On demande aujourd'hui à grands cris des ouvriers spécialisés, des techniciens. Mais il faut les préparer tout d'une pièce, après dix années d'inactivité, ces jeunes qui n'auraient pas demandé mieux que s'instruire, apprendre un métier tout en commençant au moins à gagner leur vie.

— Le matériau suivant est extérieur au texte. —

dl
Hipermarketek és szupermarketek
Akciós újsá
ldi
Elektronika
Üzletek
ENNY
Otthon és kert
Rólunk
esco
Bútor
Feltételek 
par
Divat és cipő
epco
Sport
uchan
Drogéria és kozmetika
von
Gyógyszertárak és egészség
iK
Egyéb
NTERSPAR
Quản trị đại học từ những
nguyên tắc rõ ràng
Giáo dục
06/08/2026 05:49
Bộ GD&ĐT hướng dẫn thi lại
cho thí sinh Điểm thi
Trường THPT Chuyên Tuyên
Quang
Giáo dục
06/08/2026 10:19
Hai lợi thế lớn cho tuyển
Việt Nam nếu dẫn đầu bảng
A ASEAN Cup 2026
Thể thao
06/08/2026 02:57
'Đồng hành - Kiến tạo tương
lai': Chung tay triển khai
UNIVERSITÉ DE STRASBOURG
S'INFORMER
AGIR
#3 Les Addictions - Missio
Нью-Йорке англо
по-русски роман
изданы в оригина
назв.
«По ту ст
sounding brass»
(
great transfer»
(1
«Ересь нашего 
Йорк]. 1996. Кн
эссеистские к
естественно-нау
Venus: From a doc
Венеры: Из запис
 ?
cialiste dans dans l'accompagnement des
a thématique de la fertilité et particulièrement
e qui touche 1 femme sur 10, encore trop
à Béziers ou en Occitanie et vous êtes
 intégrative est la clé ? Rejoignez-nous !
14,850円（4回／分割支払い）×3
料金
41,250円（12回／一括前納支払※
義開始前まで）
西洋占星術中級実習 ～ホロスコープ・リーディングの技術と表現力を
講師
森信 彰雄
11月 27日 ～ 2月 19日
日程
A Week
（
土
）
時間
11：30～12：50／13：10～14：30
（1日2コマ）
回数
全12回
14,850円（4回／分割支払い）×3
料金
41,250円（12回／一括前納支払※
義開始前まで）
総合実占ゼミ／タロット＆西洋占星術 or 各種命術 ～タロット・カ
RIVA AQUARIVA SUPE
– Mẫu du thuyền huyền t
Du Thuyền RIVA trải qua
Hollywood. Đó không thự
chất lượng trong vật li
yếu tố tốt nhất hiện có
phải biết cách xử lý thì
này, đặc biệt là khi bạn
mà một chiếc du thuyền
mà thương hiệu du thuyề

Une fois approfondi, ce métier eût été pour plusieurs un gage d'avenir honnête dans un foyer fondé par eux.
Pendant que cette jeunesse flânait dans les rues, aux portes des restaurants, rouillant ses forces et enterrant son idéal, des professeurs compétents, dans tous les rayons, chômaient faute d'emploi, faute d'élèves.
Pourquoi tout cela ? Parce que les administrations n'avaient pas d'argent.

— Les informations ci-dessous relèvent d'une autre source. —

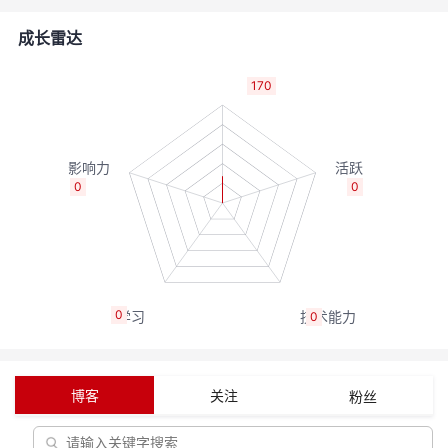
者
成长雷达
我
170
的
我
博
的
我
0
0
客
论
的
我
坛
圈
的
我
0
0
子
直
的
我
我
播
活
的
博客
关注
粉丝
我
动
关
的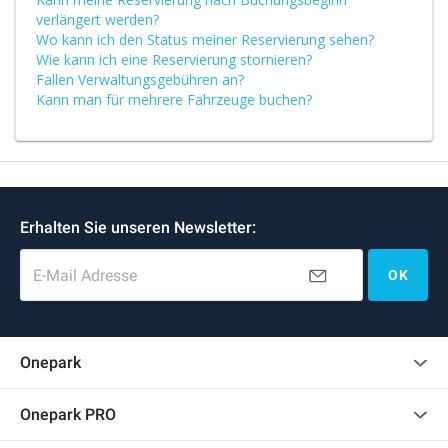
verlängert werden?
Wo kann ich den Status meiner Reservierung sehen?
Wie kann ich eine Reservierung stornieren?
Fallen Verwaltungsgebühren an?
Kann man für mehrere Fahrzeuge buchen?
Erhalten Sie unseren Newsletter:
E-Mail Adresse
OK
Onepark
Kundenbewertungen
Onepark PRO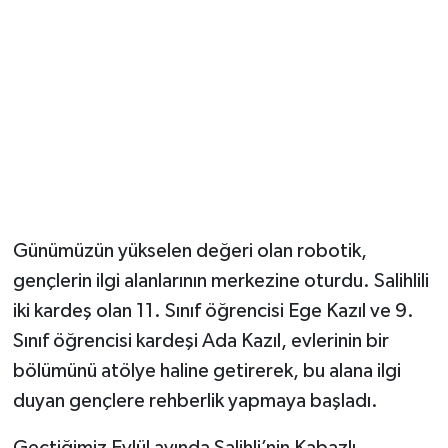
YUNUSEMRE
MANİSA'YI KEŞFET
TÜRKİYE'DE TREND HABERLER
ÖZEL HABER
Günümüzün yükselen değeri olan robotik,
gençlerin ilgi alanlarının merkezine oturdu. Salihlili
iki kardeş olan 11. Sınıf öğrencisi Ege Kazıl ve 9.
Sınıf öğrencisi kardeşi Ada Kazıl, evlerinin bir
bölümünü atölye haline getirerek, bu alana ilgi
duyan gençlere rehberlik yapmaya başladı.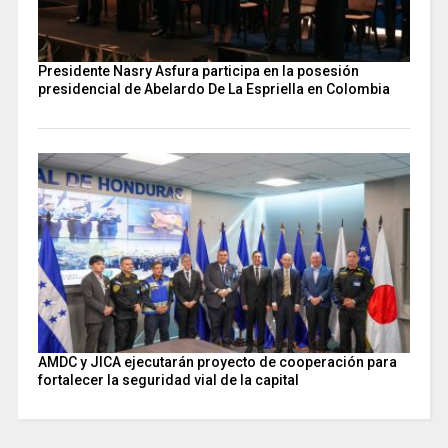
Presidente Nasry Asfura participa en la posesión
presidencial de Abelardo De La Espriella en Colombia
AMDC y JICA ejecutarán proyecto de cooperación para
fortalecer la seguridad vial de la capital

Gouvernement libre, cette bureaucratie écrasante qui existe surtout pour soustraire l'argent de nos poches et nous imposer des ordres et des restrictions qui ne correspondent aucunement à nos aspirations?
Voulons-nous que ce régime de dictature bancocratique et bureaucratique se perpétue ? Qu'il se continue encore toute une génération, jusqu'à notre effacement complet, jusqu'à l'épuisement de nos forces de résistance ? À nous de répondre.

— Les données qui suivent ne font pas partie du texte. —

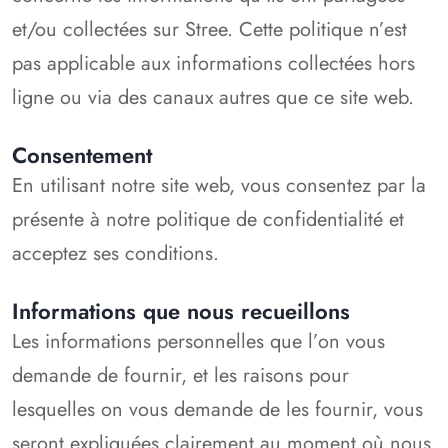
et/ou collectées sur Stree. Cette politique n’est
pas applicable aux informations collectées hors
ligne ou via des canaux autres que ce site web.
Consentement
En utilisant notre site web, vous consentez par la
présente à notre politique de confidentialité et
acceptez ses conditions.
Informations que nous recueillons
Les informations personnelles que l’on vous
demande de fournir, et les raisons pour
lesquelles on vous demande de les fournir, vous
seront expliquées clairement au moment où nous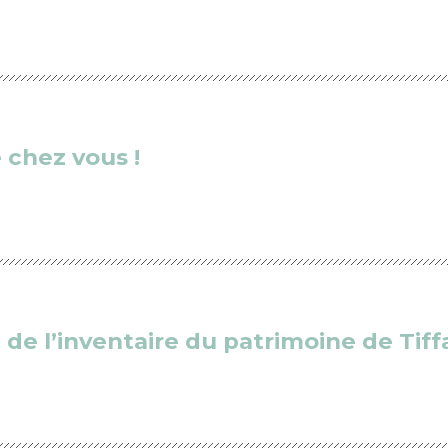
 chez vous !
de l’inventaire du patrimoine de Tif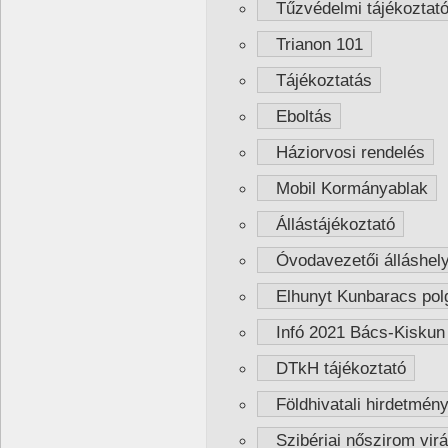
Tűzvédelmi tájékoztató
Trianon 101
Tájékoztatás
Eboltás
Háziorvosi rendelés
Mobil Kormányablak
Állástájékoztató
Óvodavezetői álláshelyr
Elhunyt Kunbaracs pol
Infó 2021 Bács-Kiskun
DTkH tájékoztató
Földhivatali hirdetmén
Szibériai nőszirom virá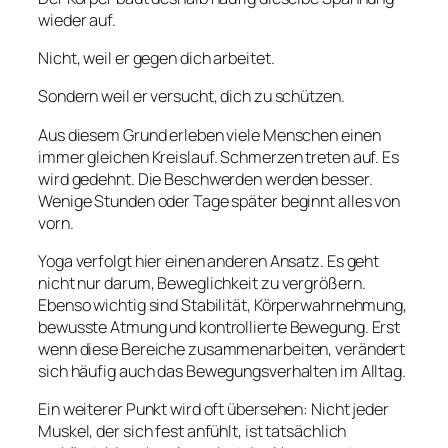
wieder auf.
Nicht, weil er gegen dich arbeitet.
Sondern weil er versucht, dich zu schützen.
Aus diesem Grund erleben viele Menschen einen
immer gleichen Kreislauf. Schmerzen treten auf. Es
wird gedehnt. Die Beschwerden werden besser.
Wenige Stunden oder Tage später beginnt alles von
vorn.
Yoga verfolgt hier einen anderen Ansatz. Es geht
nicht nur darum, Beweglichkeit zu vergrößern.
Ebenso wichtig sind Stabilität, Körperwahrnehmung,
bewusste Atmung und kontrollierte Bewegung. Erst
wenn diese Bereiche zusammenarbeiten, verändert
sich häufig auch das Bewegungsverhalten im Alltag.
Ein weiterer Punkt wird oft übersehen: Nicht jeder
Muskel, der sich fest anfühlt, ist tatsächlich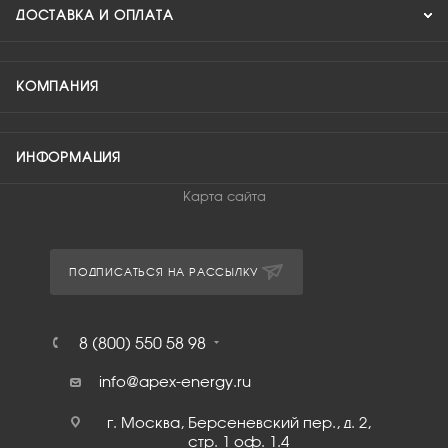
ДОСТАВКА И ОПЛАТА
КОМПАНИЯ
ИНФОРМАЦИЯ
Карта сайта
ПОДПИСАТЬСЯ НА РАССЫЛКУ
8 (800) 550 58 98
info@apex-energy.ru
г. Москва, Берсеневский пер., д. 2,
стр. 1 оф. 1.4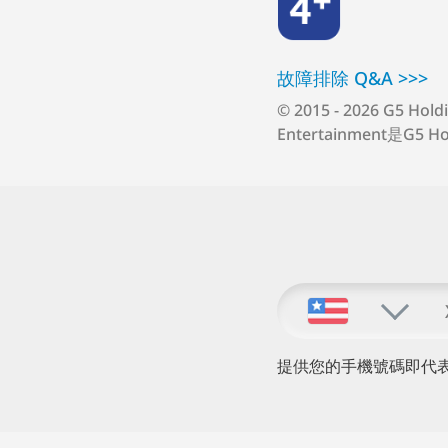
故障排除 Q⁠&⁠A >⁠>⁠>
© 2015 - 2026 G5 Hold
Entertainment是G5 
提供您的手機號碼即代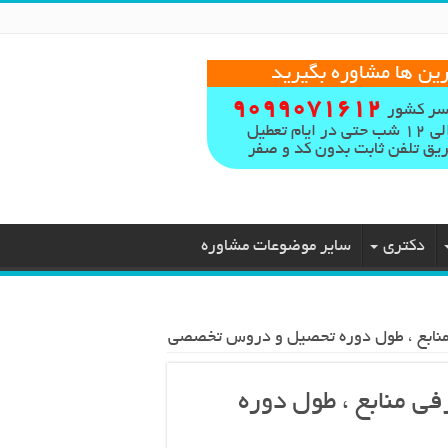
رین ها مشاوره بگیرید
9099071612
سر کشور
یق تلفن ثابت بدون کد و صفر
دکتری
سایر موضوعات مشاوره
نابع ، طول دوره تحصیل و دروس تخصصی
 منابع ، طول دوره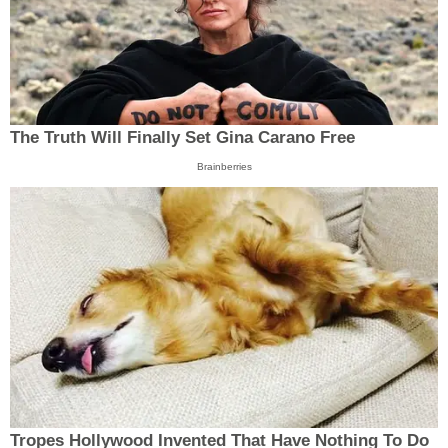
The Truth Will Finally Set Gina Carano Free
Brainberries
Tropes Hollywood Invented That Have Nothing To Do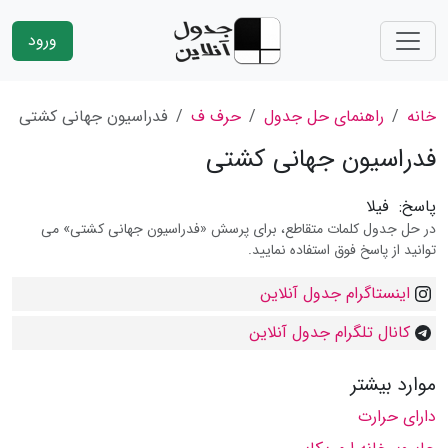
ورود
خانه
راهنمای حل جدول
حرف ف
فدراسیون جهانی كشتی
فدراسیون جهانی كشتی
پاسخ:
فیلا
در حل جدول کلمات متقاطع، برای پرسش «فدراسیون جهانی كشتی» می
توانید از پاسخ فوق استفاده نمایید.
اینستاگرام جدول آنلاین
کانال تلگرام جدول آنلاین
موارد بیشتر
دارای حرارت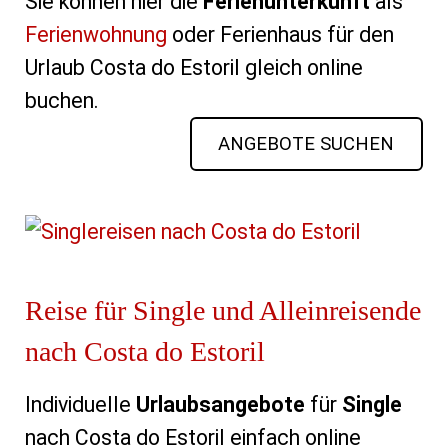
Sie können hier die
Ferienunterkunft
als
Ferienwohnung
oder Ferienhaus für den
Urlaub Costa do Estoril gleich online
buchen.
ANGEBOTE SUCHEN
Reise für Single und Alleinreisende
nach Costa do Estoril
Individuelle
Urlaubsangebote
für
Single
nach Costa do Estoril einfach online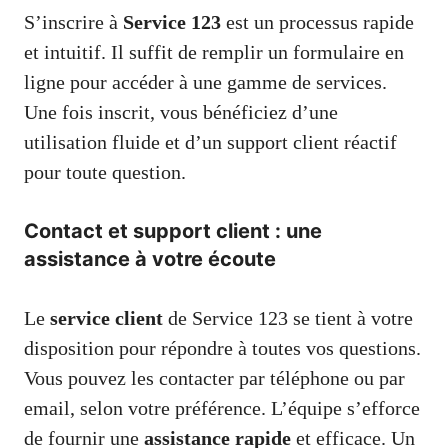
S’inscrire à
Service 123
est un processus rapide
et intuitif. Il suffit de remplir un formulaire en
ligne pour accéder à une gamme de services.
Une fois inscrit, vous bénéficiez d’une
utilisation fluide et d’un support client réactif
pour toute question.
Contact et support client : une
assistance à votre écoute
Le
service client
de Service 123 se tient à votre
disposition pour répondre à toutes vos questions.
Vous pouvez les contacter par téléphone ou par
email, selon votre préférence. L’équipe s’efforce
de fournir une
assistance rapide
et efficace. Un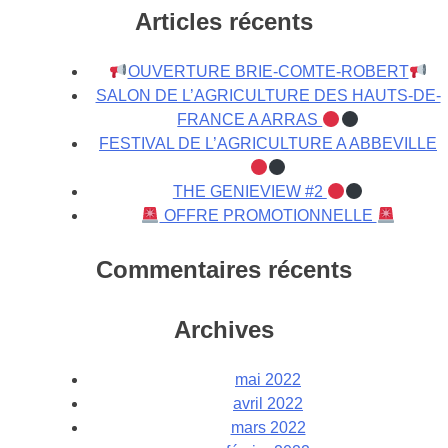
Articles récents
OUVERTURE BRIE-COMTE-ROBERT
SALON DE L’AGRICULTURE DES HAUTS-DE-
FRANCE A ARRAS
FESTIVAL DE L’AGRICULTURE A ABBEVILLE
THE GENIEVIEW #2
OFFRE PROMOTIONNELLE
Commentaires récents
Archives
mai 2022
avril 2022
mars 2022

Si nous continuons de vivoter tant bien que mal, en nous plaignant mais sans nous occuper d'une manière intelligente de la chose publique ; si nous continuons de compter sur la liberté, l'ordre et la paix intérieure, sans prendre d'autre moyen de les obtenir et les protéger que la soumission plate aux cabaleurs de partis, que les révérences aux politiciens de carrière, que le léchage des bottes des grands du jour, nous sommes finis, peuple bafoué, personnes humaines avilies.
Si, d'un autre côté, nous voulons la vie, l'épanouissement culturel, l'économie au service de la personne humaine, la montée libre vers les cimes, pourquoi ne pas laisser de côté les joujoux dangereux et usés qui ont miné nos forces dans le passé ? Pourquoi ne pas étudier et travailler à concrétiser une formule de justice, de logique irréfutable — la formule du Crédit Social qui ne trouve d'adversaires que parmi les cossus du régime et les ignorants ou les sots qui jugent sans connaître ?
La doctrine du Crédit Social reste notre espoir. L'argent au service du peuple — quel mot d'ordre bienvenu, après qu'on a été forcé à la privation injustifiable du nécessaire pendant de longues années !
L'argent au service de tout le monde — c'est beau et c'est possible. Beau, parce que c'est humain. Possible, parce que les biens sont en abondance en face des besoins. Et ce sera accompli lorsque la population se sera donné la peine de s'instruire pour comprendre et s'unir.
Mais hâtons-nous d'abattre la pieuvre tandis qu'il en est encore temps. Autrement, nous courons le risque de vouloir un redressement honnête seulement lorsque les éléments subversifs auront étendu leurs tentacules et que grondera la révolution.